Actor Scarlett Johansson criticized the company last week over its handling of a ChatGPT voice feature that she and others said sounded eerily like her. Johansson, who voiced an AI program in the Oscar-winning Spike Jonze movie “Her,” said she was approached by Altman with a request to provide her voice, but she declined, only to later hear what sounded like her voice in an OpenAI demo.
OpenAI said that the voice featured in the demo was not Johansson’s but another actor’s. After Johansson raised the alarm, OpenAI put a pause on its voice option, “Sky,” one of many human voices available on the app. An OpenAI spokesperson said the formation of the safety committee was not related to the issues involving Johansson.
OpenAI is best known for ChatGPT and Sora, a text to video tool that has major potential ramifications for filmmakers and studios.
OpenAI and other tech companies have been holding discussions with Hollywood, as the entertainment industry grapples with the long-term effects of AI on employment and creativity.
Some film and TV directors have said AI allows them to think more boldly, testing ideas without having the constraints of limited visual effects and travel budgets.
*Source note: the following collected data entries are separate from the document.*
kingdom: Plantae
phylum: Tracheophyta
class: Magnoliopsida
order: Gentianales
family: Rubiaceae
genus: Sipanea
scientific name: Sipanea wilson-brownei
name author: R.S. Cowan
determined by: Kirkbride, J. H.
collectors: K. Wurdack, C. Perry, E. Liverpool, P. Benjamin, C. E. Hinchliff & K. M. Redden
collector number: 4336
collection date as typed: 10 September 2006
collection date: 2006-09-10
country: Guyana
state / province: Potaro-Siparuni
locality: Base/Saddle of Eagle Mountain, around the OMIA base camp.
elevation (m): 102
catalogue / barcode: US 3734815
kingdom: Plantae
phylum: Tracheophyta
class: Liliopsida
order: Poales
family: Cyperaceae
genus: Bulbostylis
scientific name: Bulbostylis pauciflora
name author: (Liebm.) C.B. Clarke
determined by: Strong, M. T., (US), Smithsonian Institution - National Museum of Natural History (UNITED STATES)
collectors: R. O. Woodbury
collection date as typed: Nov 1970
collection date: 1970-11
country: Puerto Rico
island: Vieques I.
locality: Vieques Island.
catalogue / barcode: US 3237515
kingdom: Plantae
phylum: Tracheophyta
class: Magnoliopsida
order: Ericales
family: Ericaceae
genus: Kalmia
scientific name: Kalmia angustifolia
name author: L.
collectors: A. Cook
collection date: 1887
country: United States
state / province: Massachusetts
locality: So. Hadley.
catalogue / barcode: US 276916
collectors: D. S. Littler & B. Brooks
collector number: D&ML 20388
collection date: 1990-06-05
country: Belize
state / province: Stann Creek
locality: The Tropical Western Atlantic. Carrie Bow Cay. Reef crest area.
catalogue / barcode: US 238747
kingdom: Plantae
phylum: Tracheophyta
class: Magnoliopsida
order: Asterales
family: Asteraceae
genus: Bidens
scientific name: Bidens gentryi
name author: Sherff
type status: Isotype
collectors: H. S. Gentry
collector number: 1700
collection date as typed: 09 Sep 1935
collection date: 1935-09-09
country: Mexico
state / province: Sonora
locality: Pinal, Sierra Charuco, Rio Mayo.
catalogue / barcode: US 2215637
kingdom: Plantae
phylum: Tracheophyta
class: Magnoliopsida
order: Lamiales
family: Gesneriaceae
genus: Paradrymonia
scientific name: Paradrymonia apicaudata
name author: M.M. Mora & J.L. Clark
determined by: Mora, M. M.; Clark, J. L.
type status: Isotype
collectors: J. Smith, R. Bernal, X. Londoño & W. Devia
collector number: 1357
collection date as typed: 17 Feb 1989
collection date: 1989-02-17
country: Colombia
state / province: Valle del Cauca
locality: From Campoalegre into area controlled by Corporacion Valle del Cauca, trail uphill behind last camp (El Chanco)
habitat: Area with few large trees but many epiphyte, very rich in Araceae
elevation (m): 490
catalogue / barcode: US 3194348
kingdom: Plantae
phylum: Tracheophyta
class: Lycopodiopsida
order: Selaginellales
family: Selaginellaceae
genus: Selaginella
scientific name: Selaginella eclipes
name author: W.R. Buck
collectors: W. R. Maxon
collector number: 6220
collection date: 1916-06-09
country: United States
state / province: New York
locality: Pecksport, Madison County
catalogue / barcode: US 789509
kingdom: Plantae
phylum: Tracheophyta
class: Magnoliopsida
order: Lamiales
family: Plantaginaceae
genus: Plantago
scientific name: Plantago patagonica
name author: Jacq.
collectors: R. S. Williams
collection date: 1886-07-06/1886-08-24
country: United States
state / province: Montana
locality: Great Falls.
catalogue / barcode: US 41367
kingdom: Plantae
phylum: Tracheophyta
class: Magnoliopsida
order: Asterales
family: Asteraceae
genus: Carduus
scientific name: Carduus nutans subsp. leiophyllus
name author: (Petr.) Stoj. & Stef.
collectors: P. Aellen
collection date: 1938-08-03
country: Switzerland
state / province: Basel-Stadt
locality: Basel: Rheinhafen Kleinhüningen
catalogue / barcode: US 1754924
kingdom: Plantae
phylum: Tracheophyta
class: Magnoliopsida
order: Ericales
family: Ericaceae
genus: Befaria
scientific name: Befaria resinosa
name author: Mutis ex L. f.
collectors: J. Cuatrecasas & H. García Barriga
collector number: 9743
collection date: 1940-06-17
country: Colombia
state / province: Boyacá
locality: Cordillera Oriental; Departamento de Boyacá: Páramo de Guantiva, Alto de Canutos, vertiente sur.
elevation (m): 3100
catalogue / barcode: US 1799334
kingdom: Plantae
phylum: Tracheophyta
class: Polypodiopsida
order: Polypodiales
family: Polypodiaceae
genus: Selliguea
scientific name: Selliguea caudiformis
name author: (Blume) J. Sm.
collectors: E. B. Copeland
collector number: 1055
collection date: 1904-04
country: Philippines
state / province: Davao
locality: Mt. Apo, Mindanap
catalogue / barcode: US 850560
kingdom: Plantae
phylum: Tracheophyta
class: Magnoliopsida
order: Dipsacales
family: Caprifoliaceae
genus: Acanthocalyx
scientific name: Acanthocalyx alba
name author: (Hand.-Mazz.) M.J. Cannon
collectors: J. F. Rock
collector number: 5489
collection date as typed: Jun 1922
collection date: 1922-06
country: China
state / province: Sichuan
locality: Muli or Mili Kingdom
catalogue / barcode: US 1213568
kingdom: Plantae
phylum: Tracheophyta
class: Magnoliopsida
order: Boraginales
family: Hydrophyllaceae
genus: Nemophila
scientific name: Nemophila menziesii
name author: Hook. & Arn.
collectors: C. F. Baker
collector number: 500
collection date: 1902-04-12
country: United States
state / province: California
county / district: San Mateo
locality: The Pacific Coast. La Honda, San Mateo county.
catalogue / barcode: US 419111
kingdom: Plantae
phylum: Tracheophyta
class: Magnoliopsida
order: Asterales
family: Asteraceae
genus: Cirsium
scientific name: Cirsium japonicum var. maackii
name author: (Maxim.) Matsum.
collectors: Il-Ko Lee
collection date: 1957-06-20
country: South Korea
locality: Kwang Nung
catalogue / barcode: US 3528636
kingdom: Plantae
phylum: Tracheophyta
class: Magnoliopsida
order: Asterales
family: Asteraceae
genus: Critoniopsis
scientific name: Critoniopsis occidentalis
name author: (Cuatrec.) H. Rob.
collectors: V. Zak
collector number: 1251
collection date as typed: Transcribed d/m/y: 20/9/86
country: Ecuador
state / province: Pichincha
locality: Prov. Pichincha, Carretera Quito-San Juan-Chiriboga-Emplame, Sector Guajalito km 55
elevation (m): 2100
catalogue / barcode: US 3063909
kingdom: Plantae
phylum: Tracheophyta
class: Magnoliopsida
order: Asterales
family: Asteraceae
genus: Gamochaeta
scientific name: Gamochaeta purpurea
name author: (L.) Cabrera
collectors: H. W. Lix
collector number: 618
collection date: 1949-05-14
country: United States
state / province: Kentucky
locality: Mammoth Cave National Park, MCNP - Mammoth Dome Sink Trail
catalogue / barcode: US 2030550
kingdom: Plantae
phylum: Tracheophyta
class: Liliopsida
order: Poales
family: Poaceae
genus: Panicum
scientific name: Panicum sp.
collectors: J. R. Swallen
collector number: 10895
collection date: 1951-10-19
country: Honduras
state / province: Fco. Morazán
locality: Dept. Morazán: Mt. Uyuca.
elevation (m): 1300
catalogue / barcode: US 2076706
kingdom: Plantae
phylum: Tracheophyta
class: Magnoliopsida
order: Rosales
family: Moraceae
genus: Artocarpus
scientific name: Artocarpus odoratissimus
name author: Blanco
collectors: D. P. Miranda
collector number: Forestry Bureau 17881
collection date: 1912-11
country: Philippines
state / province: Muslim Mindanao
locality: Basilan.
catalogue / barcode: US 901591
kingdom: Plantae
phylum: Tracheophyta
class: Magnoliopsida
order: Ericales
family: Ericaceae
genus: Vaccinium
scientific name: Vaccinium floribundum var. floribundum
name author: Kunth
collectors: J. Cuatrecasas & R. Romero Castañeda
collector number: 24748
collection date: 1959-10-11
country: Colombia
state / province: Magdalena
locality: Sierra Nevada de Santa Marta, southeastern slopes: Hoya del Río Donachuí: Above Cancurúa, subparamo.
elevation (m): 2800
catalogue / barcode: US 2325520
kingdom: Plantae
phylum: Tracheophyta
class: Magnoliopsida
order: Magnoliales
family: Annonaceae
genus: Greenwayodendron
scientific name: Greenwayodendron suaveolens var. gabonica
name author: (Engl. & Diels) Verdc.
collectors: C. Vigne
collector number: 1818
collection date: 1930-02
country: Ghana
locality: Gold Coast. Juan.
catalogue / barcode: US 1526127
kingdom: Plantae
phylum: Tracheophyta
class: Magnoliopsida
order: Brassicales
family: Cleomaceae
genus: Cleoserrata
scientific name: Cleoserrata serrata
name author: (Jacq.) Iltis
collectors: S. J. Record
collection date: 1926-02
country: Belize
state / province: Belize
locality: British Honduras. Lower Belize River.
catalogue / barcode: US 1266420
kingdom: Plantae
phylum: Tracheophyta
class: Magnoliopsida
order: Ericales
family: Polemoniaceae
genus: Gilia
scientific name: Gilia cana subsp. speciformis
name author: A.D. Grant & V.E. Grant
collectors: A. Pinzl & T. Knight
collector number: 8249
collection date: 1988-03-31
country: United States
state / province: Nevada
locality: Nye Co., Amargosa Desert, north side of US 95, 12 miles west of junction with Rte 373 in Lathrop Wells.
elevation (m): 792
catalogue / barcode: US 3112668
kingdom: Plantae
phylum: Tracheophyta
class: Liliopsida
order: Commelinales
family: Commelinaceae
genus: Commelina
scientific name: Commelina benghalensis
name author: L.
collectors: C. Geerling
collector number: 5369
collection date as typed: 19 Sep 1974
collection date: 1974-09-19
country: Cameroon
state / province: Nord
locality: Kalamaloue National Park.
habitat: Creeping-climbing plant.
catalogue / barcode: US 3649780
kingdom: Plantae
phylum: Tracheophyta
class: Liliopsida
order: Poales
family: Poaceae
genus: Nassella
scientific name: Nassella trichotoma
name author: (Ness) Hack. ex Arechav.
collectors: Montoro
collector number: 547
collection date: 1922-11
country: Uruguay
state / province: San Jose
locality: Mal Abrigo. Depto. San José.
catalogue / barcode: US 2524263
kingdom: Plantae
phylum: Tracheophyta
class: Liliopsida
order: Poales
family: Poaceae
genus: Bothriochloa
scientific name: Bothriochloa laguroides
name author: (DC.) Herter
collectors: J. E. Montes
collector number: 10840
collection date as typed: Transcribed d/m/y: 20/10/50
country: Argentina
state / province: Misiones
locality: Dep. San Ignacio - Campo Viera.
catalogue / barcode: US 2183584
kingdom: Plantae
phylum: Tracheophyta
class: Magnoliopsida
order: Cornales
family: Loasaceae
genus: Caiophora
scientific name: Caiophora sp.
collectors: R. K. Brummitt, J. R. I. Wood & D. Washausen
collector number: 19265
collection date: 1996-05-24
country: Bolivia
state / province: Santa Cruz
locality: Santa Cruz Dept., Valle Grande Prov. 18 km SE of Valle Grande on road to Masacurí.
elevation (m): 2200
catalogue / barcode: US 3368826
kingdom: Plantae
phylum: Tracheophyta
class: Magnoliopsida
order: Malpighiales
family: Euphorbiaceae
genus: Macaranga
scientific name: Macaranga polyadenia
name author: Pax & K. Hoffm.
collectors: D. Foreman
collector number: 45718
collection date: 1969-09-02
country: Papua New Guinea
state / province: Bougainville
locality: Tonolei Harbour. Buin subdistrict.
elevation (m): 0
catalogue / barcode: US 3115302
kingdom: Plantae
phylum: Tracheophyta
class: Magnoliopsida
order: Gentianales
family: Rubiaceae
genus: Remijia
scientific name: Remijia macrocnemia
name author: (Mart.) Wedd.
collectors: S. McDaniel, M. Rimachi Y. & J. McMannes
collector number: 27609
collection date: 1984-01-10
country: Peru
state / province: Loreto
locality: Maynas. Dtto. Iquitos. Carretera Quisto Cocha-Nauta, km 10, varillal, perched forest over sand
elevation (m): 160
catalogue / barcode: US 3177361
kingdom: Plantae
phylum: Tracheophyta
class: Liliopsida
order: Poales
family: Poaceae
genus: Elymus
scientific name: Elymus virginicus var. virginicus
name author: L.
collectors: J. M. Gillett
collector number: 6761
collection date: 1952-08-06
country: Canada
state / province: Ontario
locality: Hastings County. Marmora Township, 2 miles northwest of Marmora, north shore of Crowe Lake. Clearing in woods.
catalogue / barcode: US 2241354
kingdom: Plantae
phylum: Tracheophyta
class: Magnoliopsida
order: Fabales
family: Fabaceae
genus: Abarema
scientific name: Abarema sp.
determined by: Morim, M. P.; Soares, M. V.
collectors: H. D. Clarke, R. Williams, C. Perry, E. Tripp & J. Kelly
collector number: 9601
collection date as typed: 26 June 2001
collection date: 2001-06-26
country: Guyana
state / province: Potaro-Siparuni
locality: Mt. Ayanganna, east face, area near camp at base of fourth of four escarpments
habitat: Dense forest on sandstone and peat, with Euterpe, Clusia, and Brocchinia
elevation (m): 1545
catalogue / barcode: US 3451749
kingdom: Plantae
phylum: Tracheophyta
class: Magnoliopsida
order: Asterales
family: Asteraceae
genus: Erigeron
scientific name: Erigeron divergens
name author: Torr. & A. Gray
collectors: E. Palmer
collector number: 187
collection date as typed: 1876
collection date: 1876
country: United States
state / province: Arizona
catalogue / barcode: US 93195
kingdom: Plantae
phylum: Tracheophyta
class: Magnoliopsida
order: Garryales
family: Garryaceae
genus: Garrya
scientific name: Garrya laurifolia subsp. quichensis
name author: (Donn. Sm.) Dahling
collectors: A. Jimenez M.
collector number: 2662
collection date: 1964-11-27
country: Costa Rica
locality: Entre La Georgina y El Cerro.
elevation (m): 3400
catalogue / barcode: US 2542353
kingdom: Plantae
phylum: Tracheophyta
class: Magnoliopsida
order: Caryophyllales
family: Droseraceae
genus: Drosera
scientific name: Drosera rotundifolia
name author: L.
Others worry that increased efficiency through AI tools could whittle away jobs in areas such as makeup, production and animation.
As it faced safety questions, OpenAI’s business, which is backed by Microsoft, also must deal with competition from other companies that are building their own artificial intelligence tools and funding.
San Francisco-based Anthropic has received billions of dollars from Amazon and Google. On Sunday, xAI, which is led by Elon Musk, announced it had closed on a $6-billion funding round that goes toward research and development, building its infrastructure and bringing its first products to market.